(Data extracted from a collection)
****************************************

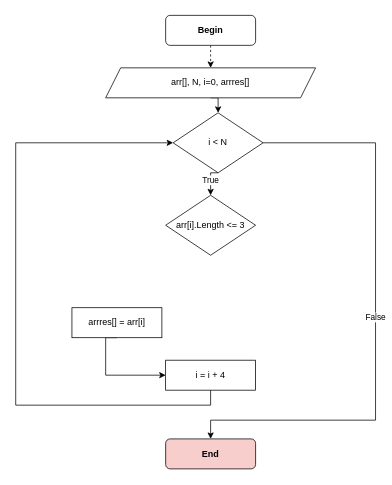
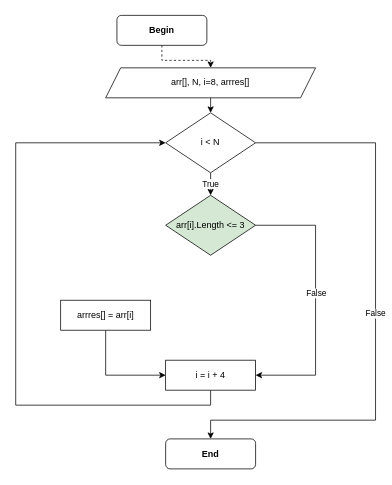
  <mxCell id="0" />
  <mxCell id="1" parent="0" />
  <mxCell id="2" style="edgeStyle=orthogonalEdgeStyle;rounded=0;orthogonalLoop=1;jettySize=auto;html=1;exitX=0.5;exitY=1;exitDx=0;exitDy=0;entryX=0.5;entryY=0;entryDx=0;entryDy=0;dashed=1;" parent="1" source="3" target="6" edge="1"><mxGeometry relative="1" as="geometry" /></mxCell>
- <mxCell id="3" value="&lt;b&gt;Begin&lt;/b&gt;" style="rounded=1;whiteSpace=wrap;html=1;" parent="1" vertex="1"><mxGeometry x="220" y="20" width="120" height="40" as="geometry" /></mxCell>
- <mxCell id="4" value="&lt;b&gt;End&lt;/b&gt;" style="rounded=1;whiteSpace=wrap;html=1;fillColor=#f8cecc;" parent="1" vertex="1"><mxGeometry x="220" y="585" width="120" height="40" as="geometry" /></mxCell>
+ <mxCell id="3" value="&lt;b&gt;Begin&lt;/b&gt;" style="rounded=1;whiteSpace=wrap;html=1;" parent="1" vertex="1"><mxGeometry x="155" y="20" width="120" height="40" as="geometry" /></mxCell>
+ <mxCell id="4" value="&lt;b&gt;End&lt;/b&gt;" style="rounded=1;whiteSpace=wrap;html=1;" parent="1" vertex="1"><mxGeometry x="220" y="585" width="120" height="40" as="geometry" /></mxCell>
  <mxCell id="5" style="edgeStyle=orthogonalEdgeStyle;rounded=0;orthogonalLoop=1;jettySize=auto;html=1;exitX=0.5;exitY=1;exitDx=0;exitDy=0;entryX=0.5;entryY=0;entryDx=0;entryDy=0;" parent="1" source="6" target="9" edge="1"><mxGeometry relative="1" as="geometry" /></mxCell>
- <mxCell id="6" value="arr[], N, i=0, arrres[]" style="shape=parallelogram;perimeter=parallelogramPerimeter;whiteSpace=wrap;html=1;fixedSize=1;" parent="1" vertex="1"><mxGeometry x="140" y="90" width="280" height="40" as="geometry" /></mxCell>
+ <mxCell id="6" value="arr[], N, i=8, arrres[]" style="shape=parallelogram;perimeter=parallelogramPerimeter;whiteSpace=wrap;html=1;fixedSize=1;" parent="1" vertex="1"><mxGeometry x="140" y="90" width="280" height="40" as="geometry" /></mxCell>
  <mxCell id="7" value="True" style="edgeStyle=orthogonalEdgeStyle;rounded=0;orthogonalLoop=1;jettySize=auto;html=1;exitX=0.5;exitY=1;exitDx=0;exitDy=0;" parent="1" source="9" edge="1"><mxGeometry relative="1" as="geometry"><mxPoint x="280" y="260" as="targetPoint" /></mxGeometry></mxCell>
  <mxCell id="8" value="False" style="edgeStyle=orthogonalEdgeStyle;rounded=0;orthogonalLoop=1;jettySize=auto;html=1;entryX=0.5;entryY=0;entryDx=0;entryDy=0;exitX=1;exitY=0.5;exitDx=0;exitDy=0;" parent="1" source="9" edge="1"><mxGeometry relative="1" as="geometry"><mxPoint x="280" y="585" as="targetPoint" /><Array as="points"><mxPoint x="500" y="190" /><mxPoint x="500" y="560" /><mxPoint x="280" y="560" /></Array></mxGeometry></mxCell>
- <mxCell id="9" value="i &amp;lt; N" style="rhombus;whiteSpace=wrap;html=1;" parent="1" vertex="1"><mxGeometry x="230" y="150" width="120" height="80" as="geometry" /></mxCell>
+ <mxCell id="9" value="i &amp;lt; N" style="rhombus;whiteSpace=wrap;html=1;" parent="1" vertex="1"><mxGeometry x="220" y="150" width="120" height="80" as="geometry" /></mxCell>
  <mxCell id="10" value="" style="edgeStyle=orthogonalEdgeStyle;rounded=0;orthogonalLoop=1;jettySize=auto;html=1;exitX=0.5;exitY=1;exitDx=0;exitDy=0;" parent="1" source="11" target="13" edge="1"><mxGeometry relative="1" as="geometry"><Array as="points"><mxPoint x="140" y="500" /></Array></mxGeometry></mxCell>
- <mxCell id="11" value="arrres[] = arr[i]" style="rounded=0;whiteSpace=wrap;html=1;" parent="1" vertex="1"><mxGeometry x="95" y="410" width="120" height="40" as="geometry" /></mxCell>
+ <mxCell id="11" value="arrres[] = arr[i]" style="rounded=0;whiteSpace=wrap;html=1;" parent="1" vertex="1"><mxGeometry x="80" y="400" width="120" height="40" as="geometry" /></mxCell>
  <mxCell id="12" style="edgeStyle=orthogonalEdgeStyle;rounded=0;orthogonalLoop=1;jettySize=auto;html=1;entryX=0;entryY=0.5;entryDx=0;entryDy=0;" parent="1" source="13" target="9" edge="1"><mxGeometry relative="1" as="geometry"><Array as="points"><mxPoint x="280" y="540" /><mxPoint x="20" y="540" /><mxPoint x="20" y="190" /></Array></mxGeometry></mxCell>
  <mxCell id="13" value="i = i + 4" style="rounded=0;whiteSpace=wrap;html=1;" parent="1" vertex="1"><mxGeometry x="220" y="480" width="120" height="40" as="geometry" /></mxCell>
- <mxCell id="16" value="arr[i].Length &amp;lt;= 3" style="rhombus;whiteSpace=wrap;html=1;" parent="1" vertex="1"><mxGeometry x="220" y="260" width="120" height="80" as="geometry" /></mxCell>
+ <mxCell id="14" style="edgeStyle=orthogonalEdgeStyle;rounded=0;orthogonalLoop=1;jettySize=auto;html=1;exitX=1;exitY=0.5;exitDx=0;exitDy=0;entryX=1;entryY=0.5;entryDx=0;entryDy=0;" parent="1" source="16" target="13" edge="1"><mxGeometry relative="1" as="geometry"><mxPoint x="460" y="330" as="targetPoint" /><Array as="points"><mxPoint x="420" y="300" /><mxPoint x="420" y="500" /></Array></mxGeometry></mxCell>
+ <mxCell id="15" value="False" style="edgeLabel;html=1;align=center;verticalAlign=middle;resizable=0;points=[];" parent="14" vertex="1" connectable="0"><mxGeometry x="-0.053" relative="1" as="geometry"><mxPoint as="offset" /></mxGeometry></mxCell>
+ <mxCell id="16" value="arr[i].Length &amp;lt;= 3" style="rhombus;whiteSpace=wrap;html=1;fillColor=#d5e8d4;" parent="1" vertex="1"><mxGeometry x="220" y="260" width="120" height="80" as="geometry" /></mxCell>
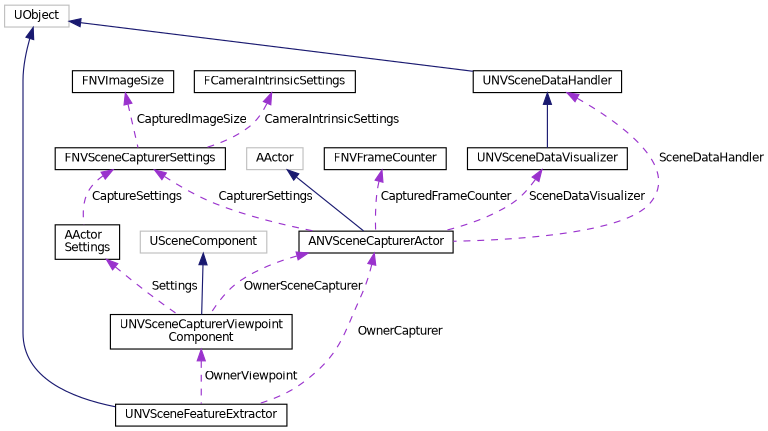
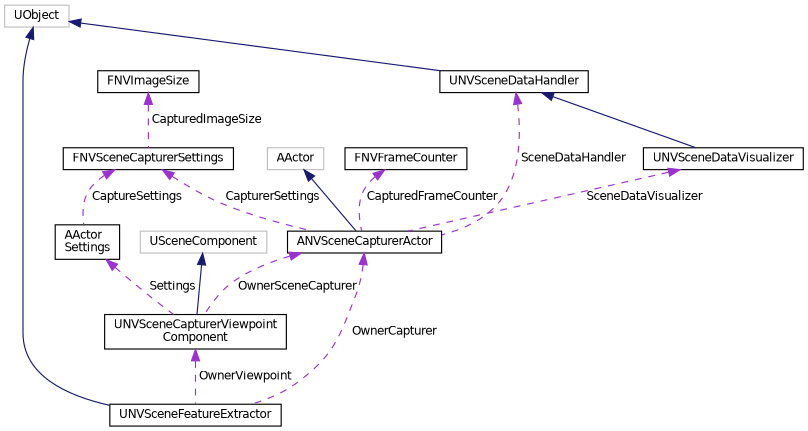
  digraph {
    rankdir=TB
    node [color=black fillcolor=white fontname=Helvetica fontsize=10 shape=record style=filled]
    edge [color=darkorchid3 dir=back fontname=Helvetica fontsize=10 labelfontname=Helvetica labelfontsize=10 style=dashed]
    n1 [height=0.2 label=UNVSceneFeatureExtractor width=0.4]
    n2 [color=grey75 height=0.2 label=UObject width=0.4]
    n3 [height=0.2 label=UNVSceneDataHandler width=0.4]
    n4 [height=0.2 label=ANVSceneCapturerActor width=0.4]
    n5 [height=0.2 label=UNVSceneDataVisualizer width=0.4]
    n6 [height=0.2 label="UNVSceneCapturerViewpoint\lComponent" width=0.4]
    n7 [color=grey75 height=0.2 label=USceneComponent width=0.4]
    n8 [color=grey75 height=0.2 label=AActor width=0.4]
    n9 [height=0.2 label=FNVSceneCapturerSettings width=0.4]
    n10 [height=0.2 label="AActor\lSettings" width=0.4]
-   n11 [height=0.2 label=FCameraIntrinsicSettings width=0.4]
    n12 [height=0.2 label=FNVImageSize width=0.4]
    n13 [height=0.2 label=FNVFrameCounter width=0.4]
    n2 -> n1 [color=midnightblue style=solid]
    n2 -> n3 [color=midnightblue style=solid]
    n3 -> n4 [label=" SceneDataHandler"]
    n3 -> n5 [color=midnightblue style=solid]
    n4 -> n1 [label=" OwnerCapturer"]
    n4 -> n6 [label=" OwnerSceneCapturer"]
    n5 -> n4 [label=" SceneDataVisualizer"]
    n6 -> n1 [label=" OwnerViewpoint"]
    n7 -> n6 [color=midnightblue style=solid]
    n8 -> n4 [color=midnightblue style=solid]
    n9 -> n4 [label=" CapturerSettings"]
    n9 -> n10 [label=" CaptureSettings"]
    n10 -> n6 [label=" Settings"]
-   n11 -> n9 [label=" CameraIntrinsicSettings"]
    n12 -> n9 [label=" CapturedImageSize"]
    n13 -> n4 [label=" CapturedFrameCounter"]
  }
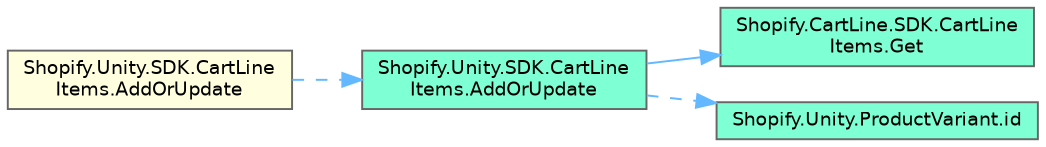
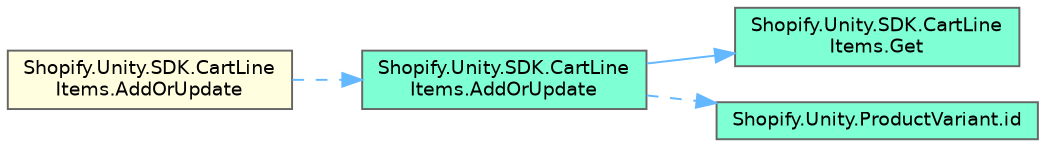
  digraph {
    rankdir=LR
    node [color=grey40 fillcolor=aquamarine fontname=Helvetica fontsize=10 shape=box style=filled]
    edge [color=steelblue1 fontname=Helvetica fontsize=10 labelfontname=Helvetica labelfontsize=10 style=dashed]
    n1 [color=gray40 fillcolor=lightyellow fontcolor=black height=0.2 label="Shopify.Unity.SDK.CartLine\lItems.AddOrUpdate" width=0.4]
    n2 [height=0.2 label="Shopify.Unity.SDK.CartLine\lItems.AddOrUpdate" width=0.4]
-   n3 [height=0.2 label="Shopify.CartLine.SDK.CartLine\lItems.Get" width=0.4]
+   n3 [height=0.2 label="Shopify.Unity.SDK.CartLine\lItems.Get" width=0.4]
    n4 [height=0.2 label="Shopify.Unity.ProductVariant.id" width=0.4]
    n1 -> n2
    n2 -> n3 [style=solid]
    n2 -> n4
  }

****************************************

- **What to do**: Select every line in the items above that contains the string "CartLine".

- **Full response**:
    n1 [color=gray40 fillcolor=lightyellow fontcolor=black height=0.2 label="Shopify.Unity.SDK.CartLine\lItems.AddOrUpdate" width=0.4]
    n2 [height=0.2 label="Shopify.Unity.SDK.CartLine\lItems.AddOrUpdate" width=0.4]
-   n3 [height=0.2 label="Shopify.CartLine.SDK.CartLine\lItems.Get" width=0.4]
+   n3 [height=0.2 label="Shopify.Unity.SDK.CartLine\lItems.Get" width=0.4]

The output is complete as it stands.